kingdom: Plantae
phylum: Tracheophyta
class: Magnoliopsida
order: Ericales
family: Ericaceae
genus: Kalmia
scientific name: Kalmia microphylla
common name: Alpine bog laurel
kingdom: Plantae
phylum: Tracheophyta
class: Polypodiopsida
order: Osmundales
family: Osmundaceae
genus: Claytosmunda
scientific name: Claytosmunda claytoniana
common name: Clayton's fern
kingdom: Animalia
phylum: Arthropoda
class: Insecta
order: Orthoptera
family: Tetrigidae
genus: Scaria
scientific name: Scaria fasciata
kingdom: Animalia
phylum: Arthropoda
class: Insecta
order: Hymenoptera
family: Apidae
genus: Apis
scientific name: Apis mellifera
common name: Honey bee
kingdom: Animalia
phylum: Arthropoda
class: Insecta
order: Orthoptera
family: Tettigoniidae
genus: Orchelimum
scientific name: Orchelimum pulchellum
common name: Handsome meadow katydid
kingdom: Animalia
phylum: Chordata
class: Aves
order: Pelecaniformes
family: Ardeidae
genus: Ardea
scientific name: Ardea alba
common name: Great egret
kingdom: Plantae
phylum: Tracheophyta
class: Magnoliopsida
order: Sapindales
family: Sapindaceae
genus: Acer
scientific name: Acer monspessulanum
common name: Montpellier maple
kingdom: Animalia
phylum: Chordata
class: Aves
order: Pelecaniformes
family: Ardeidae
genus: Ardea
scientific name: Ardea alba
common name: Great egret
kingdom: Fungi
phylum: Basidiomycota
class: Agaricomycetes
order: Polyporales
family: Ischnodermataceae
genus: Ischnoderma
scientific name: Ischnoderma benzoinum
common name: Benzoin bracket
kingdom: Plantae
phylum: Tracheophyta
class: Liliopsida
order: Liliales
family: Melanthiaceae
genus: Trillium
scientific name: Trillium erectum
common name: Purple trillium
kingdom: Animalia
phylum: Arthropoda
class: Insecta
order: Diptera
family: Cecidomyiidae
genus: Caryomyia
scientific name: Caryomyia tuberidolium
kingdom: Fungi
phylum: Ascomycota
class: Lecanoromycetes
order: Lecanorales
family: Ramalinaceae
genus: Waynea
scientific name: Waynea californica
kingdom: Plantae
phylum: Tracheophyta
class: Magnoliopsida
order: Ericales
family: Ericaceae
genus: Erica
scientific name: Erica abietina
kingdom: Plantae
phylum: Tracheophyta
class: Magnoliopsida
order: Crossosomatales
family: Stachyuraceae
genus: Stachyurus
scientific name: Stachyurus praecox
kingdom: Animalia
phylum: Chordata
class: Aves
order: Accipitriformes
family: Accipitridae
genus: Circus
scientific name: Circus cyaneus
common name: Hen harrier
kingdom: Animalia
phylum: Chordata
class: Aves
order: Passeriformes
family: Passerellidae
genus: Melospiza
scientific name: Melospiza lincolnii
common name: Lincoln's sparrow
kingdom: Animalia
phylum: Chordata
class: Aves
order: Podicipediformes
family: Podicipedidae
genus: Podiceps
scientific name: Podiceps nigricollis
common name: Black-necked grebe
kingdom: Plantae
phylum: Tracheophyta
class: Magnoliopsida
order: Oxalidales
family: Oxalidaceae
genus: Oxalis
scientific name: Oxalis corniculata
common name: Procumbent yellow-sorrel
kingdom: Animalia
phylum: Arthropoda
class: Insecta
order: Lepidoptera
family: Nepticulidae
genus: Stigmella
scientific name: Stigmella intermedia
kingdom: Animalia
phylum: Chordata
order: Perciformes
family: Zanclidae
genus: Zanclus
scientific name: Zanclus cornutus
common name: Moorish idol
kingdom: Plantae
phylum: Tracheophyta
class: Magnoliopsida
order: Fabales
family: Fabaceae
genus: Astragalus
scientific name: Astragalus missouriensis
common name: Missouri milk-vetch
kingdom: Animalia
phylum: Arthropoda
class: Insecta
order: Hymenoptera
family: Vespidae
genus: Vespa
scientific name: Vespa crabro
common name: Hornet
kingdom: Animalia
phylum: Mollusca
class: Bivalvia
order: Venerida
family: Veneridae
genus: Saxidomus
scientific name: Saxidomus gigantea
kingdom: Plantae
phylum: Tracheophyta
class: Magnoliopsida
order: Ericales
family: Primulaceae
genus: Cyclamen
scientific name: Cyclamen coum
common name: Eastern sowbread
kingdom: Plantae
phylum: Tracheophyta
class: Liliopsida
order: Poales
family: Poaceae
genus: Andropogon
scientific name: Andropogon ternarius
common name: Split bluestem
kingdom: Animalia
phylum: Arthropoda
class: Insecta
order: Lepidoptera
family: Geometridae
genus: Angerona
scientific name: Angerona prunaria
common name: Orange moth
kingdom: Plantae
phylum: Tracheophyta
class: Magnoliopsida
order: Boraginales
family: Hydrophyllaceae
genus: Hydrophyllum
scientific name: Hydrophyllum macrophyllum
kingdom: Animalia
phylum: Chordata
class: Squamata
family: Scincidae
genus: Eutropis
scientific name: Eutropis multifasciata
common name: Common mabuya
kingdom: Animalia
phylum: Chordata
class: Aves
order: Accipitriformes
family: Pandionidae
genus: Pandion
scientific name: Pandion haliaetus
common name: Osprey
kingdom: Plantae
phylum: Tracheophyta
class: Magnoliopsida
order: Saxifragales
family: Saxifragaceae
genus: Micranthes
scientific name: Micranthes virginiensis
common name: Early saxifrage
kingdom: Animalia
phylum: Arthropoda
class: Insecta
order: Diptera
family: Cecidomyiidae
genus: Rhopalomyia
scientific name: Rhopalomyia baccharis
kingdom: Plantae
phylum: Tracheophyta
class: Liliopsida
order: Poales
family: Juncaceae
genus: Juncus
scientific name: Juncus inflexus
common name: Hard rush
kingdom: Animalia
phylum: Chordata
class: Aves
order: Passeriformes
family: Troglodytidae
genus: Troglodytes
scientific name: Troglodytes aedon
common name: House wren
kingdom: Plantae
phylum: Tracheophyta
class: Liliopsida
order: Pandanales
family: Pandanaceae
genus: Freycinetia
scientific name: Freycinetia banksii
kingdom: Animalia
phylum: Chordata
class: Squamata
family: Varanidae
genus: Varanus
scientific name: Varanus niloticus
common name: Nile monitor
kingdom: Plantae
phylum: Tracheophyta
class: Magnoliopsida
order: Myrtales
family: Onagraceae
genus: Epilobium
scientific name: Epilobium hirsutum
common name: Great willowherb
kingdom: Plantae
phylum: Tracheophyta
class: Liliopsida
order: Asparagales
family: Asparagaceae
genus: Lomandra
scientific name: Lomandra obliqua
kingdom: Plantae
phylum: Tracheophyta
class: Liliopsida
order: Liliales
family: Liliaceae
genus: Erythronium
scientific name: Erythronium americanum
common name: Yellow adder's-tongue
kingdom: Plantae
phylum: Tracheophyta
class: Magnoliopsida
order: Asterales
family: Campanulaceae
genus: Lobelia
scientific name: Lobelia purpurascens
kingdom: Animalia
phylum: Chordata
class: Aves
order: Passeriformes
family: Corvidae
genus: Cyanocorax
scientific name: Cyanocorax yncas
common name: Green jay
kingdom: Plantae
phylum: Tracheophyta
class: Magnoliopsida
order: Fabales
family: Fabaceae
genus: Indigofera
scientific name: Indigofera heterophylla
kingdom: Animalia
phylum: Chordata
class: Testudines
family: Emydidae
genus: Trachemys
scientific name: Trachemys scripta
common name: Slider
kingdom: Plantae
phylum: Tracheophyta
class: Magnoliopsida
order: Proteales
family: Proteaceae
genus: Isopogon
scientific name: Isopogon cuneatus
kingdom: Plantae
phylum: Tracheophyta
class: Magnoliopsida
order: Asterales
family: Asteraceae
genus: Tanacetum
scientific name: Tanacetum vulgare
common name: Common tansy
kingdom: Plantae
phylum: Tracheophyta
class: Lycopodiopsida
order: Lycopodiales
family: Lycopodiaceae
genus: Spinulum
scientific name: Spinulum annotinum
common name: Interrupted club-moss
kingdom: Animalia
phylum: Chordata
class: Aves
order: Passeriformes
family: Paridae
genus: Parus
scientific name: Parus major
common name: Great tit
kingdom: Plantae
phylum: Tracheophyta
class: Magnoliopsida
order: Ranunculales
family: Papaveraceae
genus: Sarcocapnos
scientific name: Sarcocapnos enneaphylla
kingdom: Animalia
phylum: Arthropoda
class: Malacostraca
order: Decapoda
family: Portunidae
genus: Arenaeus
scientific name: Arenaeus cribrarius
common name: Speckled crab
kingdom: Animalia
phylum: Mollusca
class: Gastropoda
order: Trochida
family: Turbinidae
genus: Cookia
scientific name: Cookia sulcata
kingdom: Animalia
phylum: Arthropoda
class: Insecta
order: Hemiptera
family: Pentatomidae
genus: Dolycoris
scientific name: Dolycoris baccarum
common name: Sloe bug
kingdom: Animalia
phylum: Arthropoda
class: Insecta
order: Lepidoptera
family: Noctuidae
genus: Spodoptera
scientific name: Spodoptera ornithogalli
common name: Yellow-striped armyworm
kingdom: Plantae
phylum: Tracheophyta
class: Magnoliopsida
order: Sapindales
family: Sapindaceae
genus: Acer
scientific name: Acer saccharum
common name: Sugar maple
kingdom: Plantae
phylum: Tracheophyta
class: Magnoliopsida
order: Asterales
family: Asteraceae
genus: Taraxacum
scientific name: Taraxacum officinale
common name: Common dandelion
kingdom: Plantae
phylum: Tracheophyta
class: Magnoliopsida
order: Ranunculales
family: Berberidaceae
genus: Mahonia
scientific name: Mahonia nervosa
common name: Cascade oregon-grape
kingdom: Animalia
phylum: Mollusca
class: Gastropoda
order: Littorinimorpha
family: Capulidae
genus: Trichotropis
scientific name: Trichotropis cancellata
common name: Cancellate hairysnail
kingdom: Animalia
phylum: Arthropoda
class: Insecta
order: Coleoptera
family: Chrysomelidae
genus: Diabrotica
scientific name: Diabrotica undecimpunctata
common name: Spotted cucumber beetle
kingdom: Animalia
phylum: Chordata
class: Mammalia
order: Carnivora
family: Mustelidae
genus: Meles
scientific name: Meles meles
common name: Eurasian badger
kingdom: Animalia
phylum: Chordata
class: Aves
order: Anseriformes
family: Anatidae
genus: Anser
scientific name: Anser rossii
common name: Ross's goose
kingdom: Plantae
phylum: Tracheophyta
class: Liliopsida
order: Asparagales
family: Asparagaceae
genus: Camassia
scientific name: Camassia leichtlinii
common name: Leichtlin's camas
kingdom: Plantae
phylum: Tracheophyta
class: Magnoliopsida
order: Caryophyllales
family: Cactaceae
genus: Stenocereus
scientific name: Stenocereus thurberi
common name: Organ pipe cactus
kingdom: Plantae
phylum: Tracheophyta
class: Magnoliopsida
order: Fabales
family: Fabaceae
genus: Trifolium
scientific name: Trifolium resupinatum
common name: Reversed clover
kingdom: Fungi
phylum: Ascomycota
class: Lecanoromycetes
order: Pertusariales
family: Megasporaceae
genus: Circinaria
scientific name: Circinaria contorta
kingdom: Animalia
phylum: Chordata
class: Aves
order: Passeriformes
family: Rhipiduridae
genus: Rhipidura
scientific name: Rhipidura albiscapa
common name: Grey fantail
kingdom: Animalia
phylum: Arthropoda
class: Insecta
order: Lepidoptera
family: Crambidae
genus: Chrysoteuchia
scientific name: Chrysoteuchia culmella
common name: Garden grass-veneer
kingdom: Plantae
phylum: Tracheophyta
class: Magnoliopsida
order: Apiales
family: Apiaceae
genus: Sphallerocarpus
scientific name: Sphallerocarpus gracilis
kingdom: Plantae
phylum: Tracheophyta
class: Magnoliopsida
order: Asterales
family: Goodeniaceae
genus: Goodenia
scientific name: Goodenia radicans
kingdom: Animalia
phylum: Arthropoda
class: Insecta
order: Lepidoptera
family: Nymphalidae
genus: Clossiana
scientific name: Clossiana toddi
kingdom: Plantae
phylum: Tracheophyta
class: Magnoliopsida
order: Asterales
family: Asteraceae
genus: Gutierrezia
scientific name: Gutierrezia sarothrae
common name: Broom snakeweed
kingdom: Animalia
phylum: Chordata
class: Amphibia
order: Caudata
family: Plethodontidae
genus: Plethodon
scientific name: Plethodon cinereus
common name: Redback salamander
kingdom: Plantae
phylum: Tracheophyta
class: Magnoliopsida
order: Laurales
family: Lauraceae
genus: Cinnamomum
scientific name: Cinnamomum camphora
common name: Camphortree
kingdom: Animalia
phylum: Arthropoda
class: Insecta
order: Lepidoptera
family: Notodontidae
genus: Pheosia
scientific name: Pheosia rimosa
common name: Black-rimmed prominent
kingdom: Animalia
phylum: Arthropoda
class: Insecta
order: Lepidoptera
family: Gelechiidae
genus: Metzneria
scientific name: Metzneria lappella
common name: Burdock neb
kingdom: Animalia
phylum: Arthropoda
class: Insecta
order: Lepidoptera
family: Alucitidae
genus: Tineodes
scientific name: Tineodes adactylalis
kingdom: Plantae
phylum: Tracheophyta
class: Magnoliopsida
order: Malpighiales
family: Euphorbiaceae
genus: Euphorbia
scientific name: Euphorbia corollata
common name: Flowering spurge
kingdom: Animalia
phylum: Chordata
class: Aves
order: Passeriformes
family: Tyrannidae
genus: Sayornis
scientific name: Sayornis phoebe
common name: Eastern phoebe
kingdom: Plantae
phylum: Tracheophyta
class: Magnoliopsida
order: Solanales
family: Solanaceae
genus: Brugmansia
--------
» Direction
Please return, word for word, the material above, starting at its first line and ending at the line that contains "scientific name: Scaria fasciata", with both of those lines included.

» Task solution
kingdom: Plantae
phylum: Tracheophyta
class: Magnoliopsida
order: Ericales
family: Ericaceae
genus: Kalmia
scientific name: Kalmia microphylla
common name: Alpine bog laurel
kingdom: Plantae
phylum: Tracheophyta
class: Polypodiopsida
order: Osmundales
family: Osmundaceae
genus: Claytosmunda
scientific name: Claytosmunda claytoniana
common name: Clayton's fern
kingdom: Animalia
phylum: Arthropoda
class: Insecta
order: Orthoptera
family: Tetrigidae
genus: Scaria
scientific name: Scaria fasciata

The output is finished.